Tibalah perahu Portugis yang diantar oleh orang-orang Amantelu dan Nusaniwe. Mereka mulai berkenalan satu dengan yang lain, dan salah satu pertanyaannya adalah “Siapa Nama Upu Kalian” (ale sei ?) kemudian dijawab oleh salah seorang Bapak diantara mereka dengan jawabannya “Ite Luu’sa” yang dimaksudkan “Kami Ini Semua Satu Upu yaitu Upu Lu’u”. Dikemudian hari mereka mendapat nama  baru dari Porwaila menjadi  Telussa. Sejak itu mereka dipakai oleh Portugis untuk membantu misinya. Dari hasil pendidikan yang diberikan Portugis, sehingga mereka menjadi orang-orang terpenting di negeri Hukurila sekaligus menjadi pemimpin dalam masa peralihan  jabatan Kapitan ke jabatan Orang Kaya (Raja) di Negeri Hukurila (menurut catatan Kepala Soa Tomahala N. O. Makatita).

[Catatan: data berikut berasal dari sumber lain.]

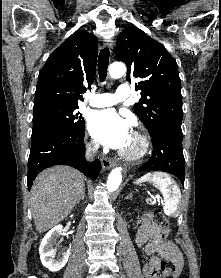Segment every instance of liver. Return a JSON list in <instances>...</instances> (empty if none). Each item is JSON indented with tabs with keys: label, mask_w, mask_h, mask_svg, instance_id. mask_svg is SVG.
I'll list each match as a JSON object with an SVG mask.
<instances>
[{
	"label": "liver",
	"mask_w": 221,
	"mask_h": 278,
	"mask_svg": "<svg viewBox=\"0 0 221 278\" xmlns=\"http://www.w3.org/2000/svg\"><path fill=\"white\" fill-rule=\"evenodd\" d=\"M84 189V176L68 166L41 172L30 191V209L38 232L43 233L64 220Z\"/></svg>",
	"instance_id": "1"
}]
</instances>
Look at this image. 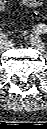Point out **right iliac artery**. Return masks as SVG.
<instances>
[{"label":"right iliac artery","instance_id":"1","mask_svg":"<svg viewBox=\"0 0 47 129\" xmlns=\"http://www.w3.org/2000/svg\"><path fill=\"white\" fill-rule=\"evenodd\" d=\"M6 36L2 33L0 34V42H5L6 41Z\"/></svg>","mask_w":47,"mask_h":129}]
</instances>
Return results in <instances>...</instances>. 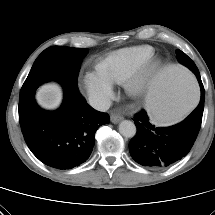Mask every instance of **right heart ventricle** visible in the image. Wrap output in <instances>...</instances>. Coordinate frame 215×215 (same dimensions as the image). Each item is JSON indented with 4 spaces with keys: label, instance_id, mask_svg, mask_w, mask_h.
<instances>
[{
    "label": "right heart ventricle",
    "instance_id": "right-heart-ventricle-1",
    "mask_svg": "<svg viewBox=\"0 0 215 215\" xmlns=\"http://www.w3.org/2000/svg\"><path fill=\"white\" fill-rule=\"evenodd\" d=\"M154 49L147 45L121 48L99 59L96 71L111 83L122 84L136 68L149 61Z\"/></svg>",
    "mask_w": 215,
    "mask_h": 215
}]
</instances>
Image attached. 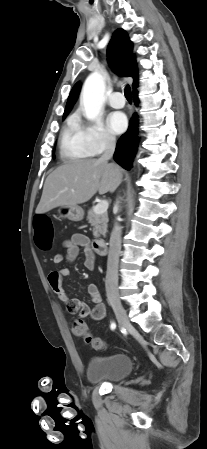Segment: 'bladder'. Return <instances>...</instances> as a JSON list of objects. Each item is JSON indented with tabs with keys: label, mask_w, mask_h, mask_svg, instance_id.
<instances>
[{
	"label": "bladder",
	"mask_w": 207,
	"mask_h": 449,
	"mask_svg": "<svg viewBox=\"0 0 207 449\" xmlns=\"http://www.w3.org/2000/svg\"><path fill=\"white\" fill-rule=\"evenodd\" d=\"M133 368V361L126 354L94 356L88 362L86 377L92 383L119 382L131 374Z\"/></svg>",
	"instance_id": "bladder-1"
}]
</instances>
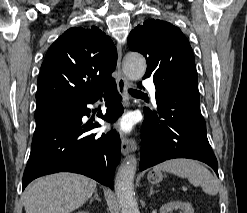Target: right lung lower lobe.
<instances>
[{"instance_id": "obj_1", "label": "right lung lower lobe", "mask_w": 247, "mask_h": 213, "mask_svg": "<svg viewBox=\"0 0 247 213\" xmlns=\"http://www.w3.org/2000/svg\"><path fill=\"white\" fill-rule=\"evenodd\" d=\"M104 96V120L115 121L124 110L115 81L91 96H60L37 107L36 129L31 153L23 175V189L35 178L56 173L75 172L113 188L114 171L120 162L121 141L114 130L96 136L88 131L98 123H82L90 114L87 104Z\"/></svg>"}]
</instances>
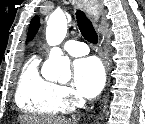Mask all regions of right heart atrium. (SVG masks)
<instances>
[{"label":"right heart atrium","instance_id":"right-heart-atrium-1","mask_svg":"<svg viewBox=\"0 0 145 124\" xmlns=\"http://www.w3.org/2000/svg\"><path fill=\"white\" fill-rule=\"evenodd\" d=\"M57 102L61 111L69 112L80 105L81 99L71 87L58 85Z\"/></svg>","mask_w":145,"mask_h":124}]
</instances>
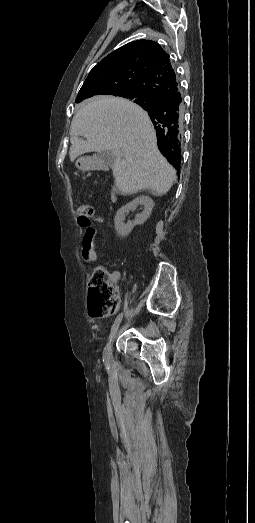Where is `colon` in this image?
<instances>
[{
	"label": "colon",
	"mask_w": 255,
	"mask_h": 523,
	"mask_svg": "<svg viewBox=\"0 0 255 523\" xmlns=\"http://www.w3.org/2000/svg\"><path fill=\"white\" fill-rule=\"evenodd\" d=\"M93 207L83 204L77 208L78 221L87 225L93 217ZM113 273L104 266H97L89 279L88 307L91 317H99L113 313L119 305L116 283Z\"/></svg>",
	"instance_id": "1"
}]
</instances>
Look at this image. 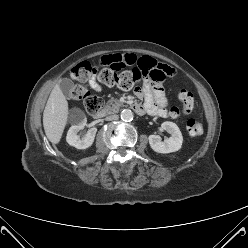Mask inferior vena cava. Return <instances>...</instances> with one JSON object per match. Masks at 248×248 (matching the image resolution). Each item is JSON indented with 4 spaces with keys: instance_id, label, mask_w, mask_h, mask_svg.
<instances>
[{
    "instance_id": "602c4592",
    "label": "inferior vena cava",
    "mask_w": 248,
    "mask_h": 248,
    "mask_svg": "<svg viewBox=\"0 0 248 248\" xmlns=\"http://www.w3.org/2000/svg\"><path fill=\"white\" fill-rule=\"evenodd\" d=\"M118 118H119V116L114 114V115L107 116L106 120L112 121V120H117Z\"/></svg>"
}]
</instances>
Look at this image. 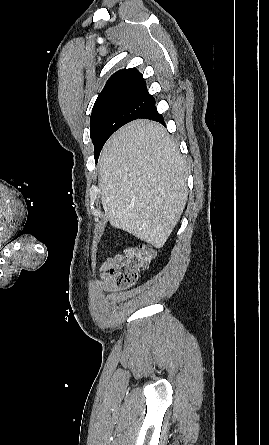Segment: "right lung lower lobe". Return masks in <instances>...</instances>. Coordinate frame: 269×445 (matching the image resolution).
<instances>
[{"mask_svg": "<svg viewBox=\"0 0 269 445\" xmlns=\"http://www.w3.org/2000/svg\"><path fill=\"white\" fill-rule=\"evenodd\" d=\"M139 118H147L154 121H159L160 123H163V117L157 112V109L155 107V102L145 111V113L139 117Z\"/></svg>", "mask_w": 269, "mask_h": 445, "instance_id": "98d812e1", "label": "right lung lower lobe"}]
</instances>
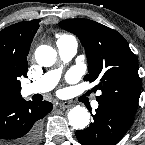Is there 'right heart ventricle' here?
I'll return each instance as SVG.
<instances>
[{"mask_svg":"<svg viewBox=\"0 0 145 145\" xmlns=\"http://www.w3.org/2000/svg\"><path fill=\"white\" fill-rule=\"evenodd\" d=\"M65 38H68V37H67V36H61L60 39H65ZM60 39H59V40H60Z\"/></svg>","mask_w":145,"mask_h":145,"instance_id":"1","label":"right heart ventricle"}]
</instances>
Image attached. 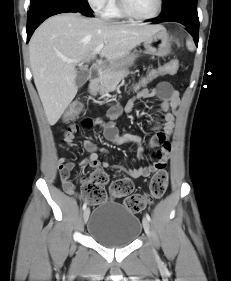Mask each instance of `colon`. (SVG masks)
<instances>
[{
  "label": "colon",
  "instance_id": "1",
  "mask_svg": "<svg viewBox=\"0 0 231 281\" xmlns=\"http://www.w3.org/2000/svg\"><path fill=\"white\" fill-rule=\"evenodd\" d=\"M179 69V62L176 59L151 69L147 74L142 76L136 82L128 87V91L139 93L148 88L149 84L160 76L173 75ZM82 109V105L78 102L72 103L66 111V118L71 119L76 117ZM107 176L102 170H95L91 178L83 185V196L91 204H98L107 198L105 184ZM168 186V173L165 170H158L151 178L148 191L144 194H131L133 190V182L127 177H120L115 180L109 188V195L112 198L126 197L124 205L130 211L138 213L153 201L161 198Z\"/></svg>",
  "mask_w": 231,
  "mask_h": 281
}]
</instances>
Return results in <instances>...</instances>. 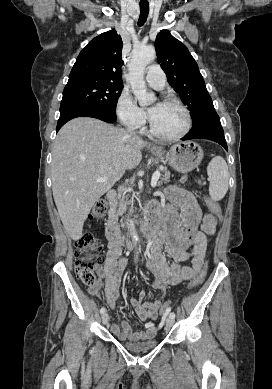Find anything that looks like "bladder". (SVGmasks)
I'll return each instance as SVG.
<instances>
[{
  "instance_id": "bladder-1",
  "label": "bladder",
  "mask_w": 272,
  "mask_h": 389,
  "mask_svg": "<svg viewBox=\"0 0 272 389\" xmlns=\"http://www.w3.org/2000/svg\"><path fill=\"white\" fill-rule=\"evenodd\" d=\"M122 345L128 351H131L134 353H142V352H147V351L155 348L158 345V341L156 339H151V340H147L144 342L124 341V342H122Z\"/></svg>"
}]
</instances>
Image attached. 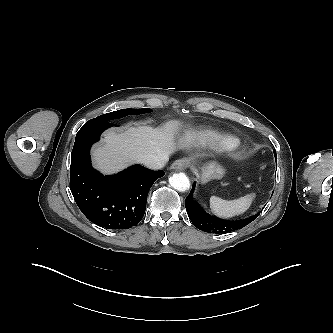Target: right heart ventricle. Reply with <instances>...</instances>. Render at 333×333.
<instances>
[{
  "label": "right heart ventricle",
  "mask_w": 333,
  "mask_h": 333,
  "mask_svg": "<svg viewBox=\"0 0 333 333\" xmlns=\"http://www.w3.org/2000/svg\"><path fill=\"white\" fill-rule=\"evenodd\" d=\"M184 140L188 145L193 146H212L219 143L231 146L235 144L234 139L212 129L190 130L185 134Z\"/></svg>",
  "instance_id": "e07e8e85"
}]
</instances>
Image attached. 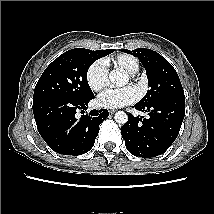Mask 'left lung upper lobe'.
<instances>
[{
	"mask_svg": "<svg viewBox=\"0 0 214 214\" xmlns=\"http://www.w3.org/2000/svg\"><path fill=\"white\" fill-rule=\"evenodd\" d=\"M122 51L137 57L146 69L149 90L137 104L146 105L169 98L185 99L177 72L163 56L145 48Z\"/></svg>",
	"mask_w": 214,
	"mask_h": 214,
	"instance_id": "1",
	"label": "left lung upper lobe"
}]
</instances>
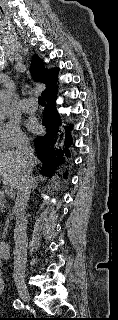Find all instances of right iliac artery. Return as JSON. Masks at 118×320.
I'll use <instances>...</instances> for the list:
<instances>
[{
	"mask_svg": "<svg viewBox=\"0 0 118 320\" xmlns=\"http://www.w3.org/2000/svg\"><path fill=\"white\" fill-rule=\"evenodd\" d=\"M13 306H14L15 309H22L23 308V303L19 299H16L13 302Z\"/></svg>",
	"mask_w": 118,
	"mask_h": 320,
	"instance_id": "obj_1",
	"label": "right iliac artery"
}]
</instances>
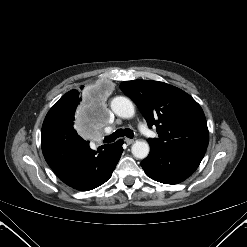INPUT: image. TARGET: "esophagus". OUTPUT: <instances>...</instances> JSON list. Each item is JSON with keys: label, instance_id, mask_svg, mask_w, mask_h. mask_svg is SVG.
<instances>
[{"label": "esophagus", "instance_id": "esophagus-1", "mask_svg": "<svg viewBox=\"0 0 247 247\" xmlns=\"http://www.w3.org/2000/svg\"><path fill=\"white\" fill-rule=\"evenodd\" d=\"M124 141L126 142L127 145H130V144H132L134 142L133 139H129V138H125Z\"/></svg>", "mask_w": 247, "mask_h": 247}]
</instances>
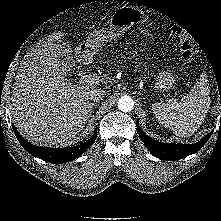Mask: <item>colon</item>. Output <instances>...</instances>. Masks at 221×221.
Instances as JSON below:
<instances>
[{
  "instance_id": "5ec220e1",
  "label": "colon",
  "mask_w": 221,
  "mask_h": 221,
  "mask_svg": "<svg viewBox=\"0 0 221 221\" xmlns=\"http://www.w3.org/2000/svg\"><path fill=\"white\" fill-rule=\"evenodd\" d=\"M173 32L179 38V48L184 59H190L193 55L195 44L181 26H174Z\"/></svg>"
}]
</instances>
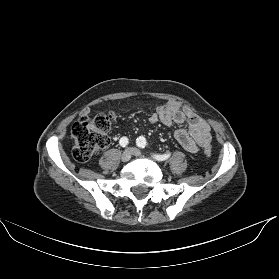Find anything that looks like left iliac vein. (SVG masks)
<instances>
[{"label": "left iliac vein", "instance_id": "obj_1", "mask_svg": "<svg viewBox=\"0 0 279 279\" xmlns=\"http://www.w3.org/2000/svg\"><path fill=\"white\" fill-rule=\"evenodd\" d=\"M131 150H132V153H133L134 156H141V152H140L139 149L131 148Z\"/></svg>", "mask_w": 279, "mask_h": 279}]
</instances>
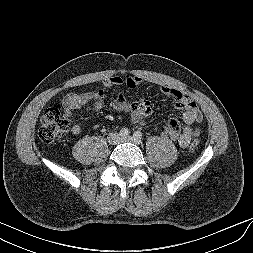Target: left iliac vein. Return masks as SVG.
Instances as JSON below:
<instances>
[{"label":"left iliac vein","instance_id":"1","mask_svg":"<svg viewBox=\"0 0 253 253\" xmlns=\"http://www.w3.org/2000/svg\"><path fill=\"white\" fill-rule=\"evenodd\" d=\"M122 142H132L134 144H139V140H137L136 138H134L133 136H127V137H122L121 138Z\"/></svg>","mask_w":253,"mask_h":253}]
</instances>
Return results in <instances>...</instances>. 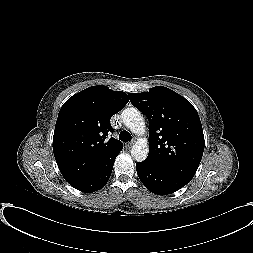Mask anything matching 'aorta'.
<instances>
[{"label": "aorta", "mask_w": 253, "mask_h": 253, "mask_svg": "<svg viewBox=\"0 0 253 253\" xmlns=\"http://www.w3.org/2000/svg\"><path fill=\"white\" fill-rule=\"evenodd\" d=\"M122 120L131 132L142 135L146 131V125L142 113L134 108L128 107L122 112ZM148 143L145 139L138 140L131 149V156L138 162L144 161L148 156Z\"/></svg>", "instance_id": "762f6f07"}]
</instances>
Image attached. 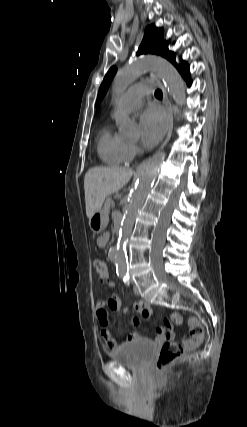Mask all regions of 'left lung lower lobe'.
Returning <instances> with one entry per match:
<instances>
[{
	"label": "left lung lower lobe",
	"instance_id": "1",
	"mask_svg": "<svg viewBox=\"0 0 247 427\" xmlns=\"http://www.w3.org/2000/svg\"><path fill=\"white\" fill-rule=\"evenodd\" d=\"M176 68L183 75V77L187 80L188 86H190L191 80L189 78V75H190L189 66L185 62H183L181 65H177Z\"/></svg>",
	"mask_w": 247,
	"mask_h": 427
}]
</instances>
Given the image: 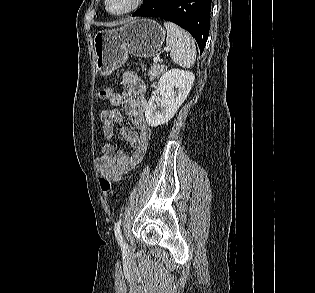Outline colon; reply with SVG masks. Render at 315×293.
<instances>
[{
  "label": "colon",
  "instance_id": "1",
  "mask_svg": "<svg viewBox=\"0 0 315 293\" xmlns=\"http://www.w3.org/2000/svg\"><path fill=\"white\" fill-rule=\"evenodd\" d=\"M113 93V90L111 88L103 89L99 92V98L101 100H108L110 95ZM100 188L102 193L106 197H110L115 194L114 189H113V184L111 180L107 178H101L100 179Z\"/></svg>",
  "mask_w": 315,
  "mask_h": 293
}]
</instances>
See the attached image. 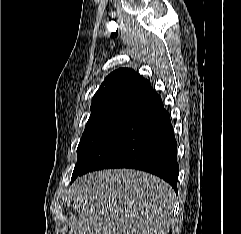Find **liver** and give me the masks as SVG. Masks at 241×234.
I'll use <instances>...</instances> for the list:
<instances>
[{"instance_id": "obj_1", "label": "liver", "mask_w": 241, "mask_h": 234, "mask_svg": "<svg viewBox=\"0 0 241 234\" xmlns=\"http://www.w3.org/2000/svg\"><path fill=\"white\" fill-rule=\"evenodd\" d=\"M174 205L173 189L154 175L132 169L96 171L72 185L78 220L70 234H167Z\"/></svg>"}]
</instances>
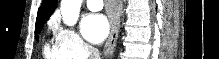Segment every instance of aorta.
Listing matches in <instances>:
<instances>
[{
  "label": "aorta",
  "instance_id": "aorta-1",
  "mask_svg": "<svg viewBox=\"0 0 219 59\" xmlns=\"http://www.w3.org/2000/svg\"><path fill=\"white\" fill-rule=\"evenodd\" d=\"M82 0H61L60 10L64 24L74 26L79 18Z\"/></svg>",
  "mask_w": 219,
  "mask_h": 59
}]
</instances>
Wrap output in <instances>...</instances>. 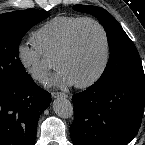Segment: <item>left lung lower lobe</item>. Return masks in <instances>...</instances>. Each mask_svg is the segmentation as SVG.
Here are the masks:
<instances>
[{
    "label": "left lung lower lobe",
    "mask_w": 145,
    "mask_h": 145,
    "mask_svg": "<svg viewBox=\"0 0 145 145\" xmlns=\"http://www.w3.org/2000/svg\"><path fill=\"white\" fill-rule=\"evenodd\" d=\"M145 102V77L90 86L73 96L74 145H127L137 134Z\"/></svg>",
    "instance_id": "0a47b994"
}]
</instances>
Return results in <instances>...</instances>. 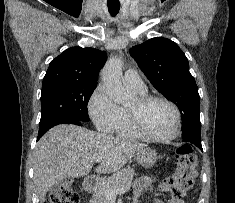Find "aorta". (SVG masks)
<instances>
[{
    "mask_svg": "<svg viewBox=\"0 0 235 203\" xmlns=\"http://www.w3.org/2000/svg\"><path fill=\"white\" fill-rule=\"evenodd\" d=\"M122 65L123 63L120 59L111 58L106 62L101 71V78L106 92L117 104H123L129 99V94L121 82Z\"/></svg>",
    "mask_w": 235,
    "mask_h": 203,
    "instance_id": "aorta-1",
    "label": "aorta"
}]
</instances>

Sebelum orang-orang Portugis tiba di Ambon dengan membawa misi perdagangan, penduduk Leitimur (PATASIWA) belum menganut agama apapun yang dibawah dari luar karena sudah memeluk agama Hindu. Seterlah orang-orang PATASIWA takluk dibawah Portugis baru mereka menganut agama Kristen Roma Khatolik. Sebelum Portugis masuk ke Pulau Ambon sudah terjadi pembagian kekuasaan antara lain PATASIWA dibawah kerajaan Tidore dan PATALIMA dibawak kerajaan Ternate

6. Penyeranag Kaum Islam ke Wilayah Uli Kilang (1555)

Dari sejak tahun 1547 kegiatan pengkristenan/kristenisasi dilakukan oleh FRANSISCUS XAVIER. Keadaan di Leitimur sangat tidak aman karena mereka telah memeluk agama Kristen. Masih untung bagi negeri-negeri yang tinggal di pegunungan. Tapi keadaan menjadi lebih buruk waktu Sultan Hairun ditangkap dan dikirim ke Malaka serta dimasukkan dalam penjara sehingga menimbulkan kemarahan oleh kaum Islam.

Pasukan Islam yang dipimpin oleh KAICILI LILIATO datang dengan armadanya dari Ternate untuk menyerang negeri-negeri Kristen di Ambon. Satu armada memasuki dari Pantai Selatan dengan kekuatan yang cukup besar memasuki Labuang HAHILA. Mereka menyusuri air besar WAI SASIKE HUA/WES’UA. Sesampainya di HOSU, mereka membelok ke kanan dan ke kiri menuju dia negeri yang tinggal di bukit, yakni negeri Ema (Soa Bawa) dan Hukurila (WEWE’UNG/ WEUNE AUWE HUANG). Dalam situasi dan kondisi perang, nenek moyang sudah berjaga-jaga dan mereka sudah mempersiapkan diri. Hukurila pada waktu itu memiliki prajurit perang ± 100 orang laki-laki, telah diatur sepanjang  pesisir pantai, ada orang yang diberi tugas secara bergantian untuk terus memantau bila ada musuh biasanya mereka membunyikan gendang perang. Jau hari sebelum peristiwa itu terjadi kedua negeri telah mempersiapkan tempat pertahanannya di salah satu bukit yang disebut sampai hari ini dengan nama BENTENG untuk melindungi orang-orang perempuan dan orang tua yang sudah tidak berdaya, dan sepanjang tebing mereka telah memasang ranjau dan menyiapkan batu-batu besar bila ada penyerangan , batu-batu yang telah diikat itu diputuskan talinya sehingga pasukan dari pihak musuh berhamburan dan terperangkap pada sungga-sungga (ranjau) yang telah dipasang. Pasukan perang dari Hukurila dan Ema membiarkan mereka masuk sampai pada sebuah lembah yang namanya HORU, disitulah mereka tekurung dan dihujani dengan batu-batu dari tebing-tebing sehingga mereka tidak berdaya untuk menyelamatkan diri. Di lembah itulah banyak pasukan Islam yang mati terbunuh sehingga nama tempat dan sungainya disebut AIR SALAM.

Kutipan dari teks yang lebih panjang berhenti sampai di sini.